When “demand” means out of control growth, no.
No, the consequent development gold rush won’t control prices, because it will come to a crashing halt as soon the economic bubble starts to run out of air, and until then it can’t catch up. Land use policy is not the reason we’re short of housing units
And no, it is damaging Seattle. The spiraling cost of living. The tacky fast bucks development, hence the opposition to the city’s panic mode land use initiatives.
“consequent development gold rush won’t control prices, because it will come to a crashing halt as soon the economic bubble starts to run out of air” – why would it halt? This statement is self-contradictory… it will come to a halt only when noone can make money on it. Which pretty much definion means prices going down.

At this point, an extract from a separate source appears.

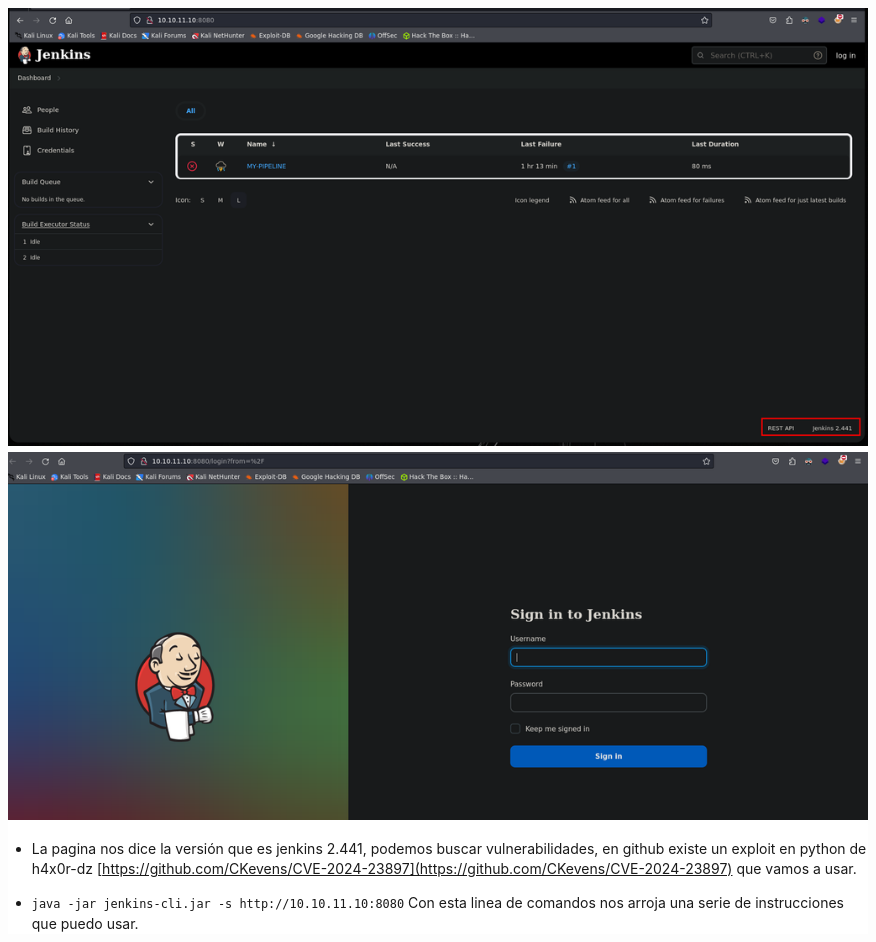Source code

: ![](../assets/images/Builder/Web1.png)
![](../assets/images/Builder/Web2.png)

- La pagina nos dice la versión que es jenkins 2.441, podemos buscar vulnerabilidades, en github existe un exploit en python de h4x0r-dz [https://github.com/CKevens/CVE-2024-23897](https://github.com/CKevens/CVE-2024-23897) que vamos a usar.

- `java -jar jenkins-cli.jar -s http://10.10.11.10:8080` Con esta linea de comandos nos arroja una serie de instrucciones que puedo usar.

Spiraling cost of living is caused by NOT building. Look at SF.
Texas zoning laws are very lax and housing there is way cheaper. So yes, less regulations would mean higher affordability.
Your comment about light rail is misleading. The coverage of an 30 minute walk zone from light rail station covers more Wallingford than Tukwilla. The Rainier Beach light rail station isn’t inside Rainier Beach neighborhood, just like the ones serving Wallingford aren’t inside Wallingford, but that doesn’t mean these neighborhoods don’t have light rail access.
“Texas zoning laws are very lax and housing there is way cheaper. So yes, less regulations would mean higher affordability.”
And yet cities like Houston are Sprawlsville regardless. Go figure. Fact is, you could virtually eliminate zoning in Seattle tomorrow all across the city and it wouldn’t do a damn thing for affordability in desirable neighborhoods.
The problem isn’t about desirable neighborhoods only. The problem with Seattle is there are just not enough housing period, and strong regulation is a key reason.
But yeah, to put affordable housing in desirable neighborhoods, you need regulation in the opposite direction of the current one. You need to force high density into desirable neighborhoods as opposed to just let free market do it.
If it’s more affordable housing you want, the city and non-profits would be able to build far more of it in less expensive, less desirable neighborhoods. Not to mention that the cost of living is less in those areas. No amount of top-down, government-forced density will change that reality.
Of course government force can work. How else did Tokyo suppress housing price growth?
Our problem isn’t even that. Our problem right now is government force actively act in the special interest of existing single-family house owners to prevent density.
Actually, to see how density provides affordable housing you should look no further than south of DT Bellevue. Superimpose Redfin and the zoning map, and you can see a thin strip of multi-family that has condos, those seem pretty expensive! Seems like density doesn’t do any good for affordability, right? Until you look just outside of this band, into single family zoned areas like 5 blocks away, where houses are $1.5M-3M; despite there being way more single-family-zoned land than multi-family. Which would be obvious who thinks for about 5 minutes… developers would build whatever makes them money (yet, most of the money would still be pocketed by the land owner because the land price would rise accordingly). No matter how expensive you try to make a highrise (and those condos are not even highrises, they are like 3-story buildings IIRC), a few single family houses on the same lot will by definition be much, much more expensive. Same demand, much lower supply.
The free market won’t find best solution for all. We need a government to design zoning to avoid the tragedy of the commons.
This is a vacuous statement. It’s like saying ” We need a government to design anti-trust laws to avoid the tragedy of the commons.” while arguing the monopolies should be allowed to thrive and perhaps wield private armies. A technically correct statement that has nothing to do with a matter at hand.